— Start Data extract —
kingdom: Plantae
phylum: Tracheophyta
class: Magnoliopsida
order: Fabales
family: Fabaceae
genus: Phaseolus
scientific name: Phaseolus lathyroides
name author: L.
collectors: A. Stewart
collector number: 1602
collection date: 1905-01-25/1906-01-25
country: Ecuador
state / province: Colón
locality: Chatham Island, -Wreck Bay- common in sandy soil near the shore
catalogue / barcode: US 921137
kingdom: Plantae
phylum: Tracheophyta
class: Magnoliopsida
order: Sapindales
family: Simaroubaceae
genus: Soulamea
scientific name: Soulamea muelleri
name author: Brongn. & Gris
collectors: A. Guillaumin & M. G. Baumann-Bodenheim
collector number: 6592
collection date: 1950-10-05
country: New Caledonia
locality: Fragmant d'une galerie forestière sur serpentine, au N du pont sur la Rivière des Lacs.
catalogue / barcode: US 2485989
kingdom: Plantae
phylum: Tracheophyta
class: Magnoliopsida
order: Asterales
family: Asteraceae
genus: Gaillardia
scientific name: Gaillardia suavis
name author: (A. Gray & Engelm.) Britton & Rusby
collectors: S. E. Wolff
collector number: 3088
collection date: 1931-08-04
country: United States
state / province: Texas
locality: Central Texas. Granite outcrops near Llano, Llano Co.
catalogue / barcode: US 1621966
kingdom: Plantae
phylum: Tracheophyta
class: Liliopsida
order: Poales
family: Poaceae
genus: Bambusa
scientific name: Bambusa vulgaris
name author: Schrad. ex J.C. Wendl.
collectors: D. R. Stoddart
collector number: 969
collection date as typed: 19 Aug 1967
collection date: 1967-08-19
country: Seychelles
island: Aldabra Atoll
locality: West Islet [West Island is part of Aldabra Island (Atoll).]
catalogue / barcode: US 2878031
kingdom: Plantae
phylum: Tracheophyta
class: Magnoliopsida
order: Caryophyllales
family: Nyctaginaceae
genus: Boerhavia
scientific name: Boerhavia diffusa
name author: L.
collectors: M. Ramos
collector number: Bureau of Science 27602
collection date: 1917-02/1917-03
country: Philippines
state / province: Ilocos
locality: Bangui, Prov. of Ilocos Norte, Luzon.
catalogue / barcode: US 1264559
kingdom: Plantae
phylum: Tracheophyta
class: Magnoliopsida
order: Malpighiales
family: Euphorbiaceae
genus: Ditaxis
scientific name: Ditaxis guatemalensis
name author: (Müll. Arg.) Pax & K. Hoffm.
— End Data extract —
Lay out every line of the listing above as a numbered list, omitting any blank lines.

1. kingdom: Plantae
2. phylum: Tracheophyta
3. class: Magnoliopsida
4. order: Fabales
5. family: Fabaceae
6. genus: Phaseolus
7. scientific name: Phaseolus lathyroides
8. name author: L.
9. collectors: A. Stewart
10. collector number: 1602
11. collection date: 1905-01-25/1906-01-25
12. country: Ecuador
13. state / province: Colón
14. locality: Chatham Island, -Wreck Bay- common in sandy soil near the shore
15. catalogue / barcode: US 921137
16. kingdom: Plantae
17. phylum: Tracheophyta
18. class: Magnoliopsida
19. order: Sapindales
20. family: Simaroubaceae
21. genus: Soulamea
22. scientific name: Soulamea muelleri
23. name author: Brongn. & Gris
24. collectors: A. Guillaumin & M. G. Baumann-Bodenheim
25. collector number: 6592
26. collection date: 1950-10-05
27. country: New Caledonia
28. locality: Fragmant d'une galerie forestière sur serpentine, au N du pont sur la Rivière des Lacs.
29. catalogue / barcode: US 2485989
30. kingdom: Plantae
31. phylum: Tracheophyta
32. class: Magnoliopsida
33. order: Asterales
34. family: Asteraceae
35. genus: Gaillardia
36. scientific name: Gaillardia suavis
37. name author: (A. Gray & Engelm.) Britton & Rusby
38. collectors: S. E. Wolff
39. collector number: 3088
40. collection date: 1931-08-04
41. country: United States
42. state / province: Texas
43. locality: Central Texas. Granite outcrops near Llano, Llano Co.
44. catalogue / barcode: US 1621966
45. kingdom: Plantae
46. phylum: Tracheophyta
47. class: Liliopsida
48. order: Poales
49. family: Poaceae
50. genus: Bambusa
51. scientific name: Bambusa vulgaris
52. name author: Schrad. ex J.C. Wendl.
53. collectors: D. R. Stoddart
54. collector number: 969
55. collection date as typed: 19 Aug 1967
56. collection date: 1967-08-19
57. country: Seychelles
58. island: Aldabra Atoll
59. locality: West Islet [West Island is part of Aldabra Island (Atoll).]
60. catalogue / barcode: US 2878031
61. kingdom: Plantae
62. phylum: Tracheophyta
63. class: Magnoliopsida
64. order: Caryophyllales
65. family: Nyctaginaceae
66. genus: Boerhavia
67. scientific name: Boerhavia diffusa
68. name author: L.
69. collectors: M. Ramos
70. collector number: Bureau of Science 27602
71. collection date: 1917-02/1917-03
72. country: Philippines
73. state / province: Ilocos
74. locality: Bangui, Prov. of Ilocos Norte, Luzon.
75. catalogue / barcode: US 1264559
76. kingdom: Plantae
77. phylum: Tracheophyta
78. class: Magnoliopsida
79. order: Malpighiales
80. family: Euphorbiaceae
81. genus: Ditaxis
82. scientific name: Ditaxis guatemalensis
83. name author: (Müll. Arg.) Pax & K. Hoffm.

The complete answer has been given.